Validate output in a new chat or with a second model: this reduced incidence of halluciations.  GPT will not check it's work unless prompted to. NotebookLM cited it's sources. 
“Less conversation and more direct instructions gave clearer answers.”
“I told it to reread the doc five times. That changed the output.”
Overall Ranking (Based on This Experiment)
✅ Sephora’s policy is less risky to your personally identifiable data than Ulta’s.
🔒 Why Sephora is the safer option:
More restrictive age gate
Sephora requires users to be at least 16 or 18 depending on their state and must have legal capacity to consent.
Ulta allows users as young as 13 and provides limited verification or clarity on guardian consent.
No explicit biometric data collection
Sephora references biometric data in passing (e.g. facial scans in try-on tools) but does not state that it stores or processes this data.

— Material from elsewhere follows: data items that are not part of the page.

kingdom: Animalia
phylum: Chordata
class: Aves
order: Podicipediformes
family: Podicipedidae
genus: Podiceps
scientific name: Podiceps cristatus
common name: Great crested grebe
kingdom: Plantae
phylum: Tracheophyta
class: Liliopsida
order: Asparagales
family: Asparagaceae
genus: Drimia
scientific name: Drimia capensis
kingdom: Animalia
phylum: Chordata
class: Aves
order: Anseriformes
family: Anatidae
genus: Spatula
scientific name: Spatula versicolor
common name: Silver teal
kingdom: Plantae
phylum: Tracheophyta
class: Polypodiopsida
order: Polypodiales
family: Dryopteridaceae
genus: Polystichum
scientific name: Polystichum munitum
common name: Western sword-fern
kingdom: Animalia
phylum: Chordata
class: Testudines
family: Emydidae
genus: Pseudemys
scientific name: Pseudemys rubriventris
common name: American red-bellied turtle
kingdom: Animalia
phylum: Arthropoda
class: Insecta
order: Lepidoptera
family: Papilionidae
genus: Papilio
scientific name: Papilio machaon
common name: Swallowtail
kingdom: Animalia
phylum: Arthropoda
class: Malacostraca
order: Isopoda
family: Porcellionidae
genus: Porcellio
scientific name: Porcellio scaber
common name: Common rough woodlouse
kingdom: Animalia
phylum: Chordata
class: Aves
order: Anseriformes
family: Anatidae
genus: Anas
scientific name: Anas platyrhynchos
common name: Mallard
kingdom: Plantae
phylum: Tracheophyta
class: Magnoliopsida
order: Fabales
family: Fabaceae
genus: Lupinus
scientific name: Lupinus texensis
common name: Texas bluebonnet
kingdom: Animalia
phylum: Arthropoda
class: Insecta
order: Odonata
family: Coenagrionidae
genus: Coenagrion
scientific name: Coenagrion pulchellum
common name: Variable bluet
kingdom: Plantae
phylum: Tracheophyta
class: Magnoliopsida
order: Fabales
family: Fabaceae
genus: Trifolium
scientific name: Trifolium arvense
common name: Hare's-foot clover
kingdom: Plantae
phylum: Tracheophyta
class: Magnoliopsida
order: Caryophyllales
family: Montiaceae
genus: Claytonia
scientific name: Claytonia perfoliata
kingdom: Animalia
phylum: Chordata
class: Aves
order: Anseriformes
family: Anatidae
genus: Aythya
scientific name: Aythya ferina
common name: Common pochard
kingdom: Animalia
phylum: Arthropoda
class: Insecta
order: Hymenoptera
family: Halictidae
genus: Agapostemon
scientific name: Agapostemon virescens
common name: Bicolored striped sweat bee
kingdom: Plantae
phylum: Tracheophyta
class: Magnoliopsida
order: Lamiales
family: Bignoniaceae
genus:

Ulta explicitly collects and stores facial and hand geometry through its GLAMlab and virtual try-on tools, with retention up to 1 year.
Stronger opt-out mechanisms and revocation rights
Sephora clearly outlines how to cancel memberships, remove loyalty links, and opt out of communications.
Ulta mentions some opt-out (like for SMS), but does not clarify deletion of user content, revocation of rights, or full data removal.
Tighter third-party sharing rules
Sephora’s partners (like Kohl’s and Hearst) are named, with strict limits on data usage.
Ulta shares data with multiple third-party biometric firms, and no opt-out is clearly documented.
⚠️ Ulta poses greater risk due to:
Broad biometric data collection and sharing
Lenient minor access policies
Granting itself perpetual global rights to use user-uploaded content
Vague opt-out and deletion policies
🧭 Conclusion
If you're concerned about your face, voice, images, or identity being stored, reused, or monetized, Sephora offers a slightly stronger legal posture for user protection.
Ulta's use of biometric tools and community content grants them more control and introduces higher risk, especially for underage users or those unaware of how their likeness can be used.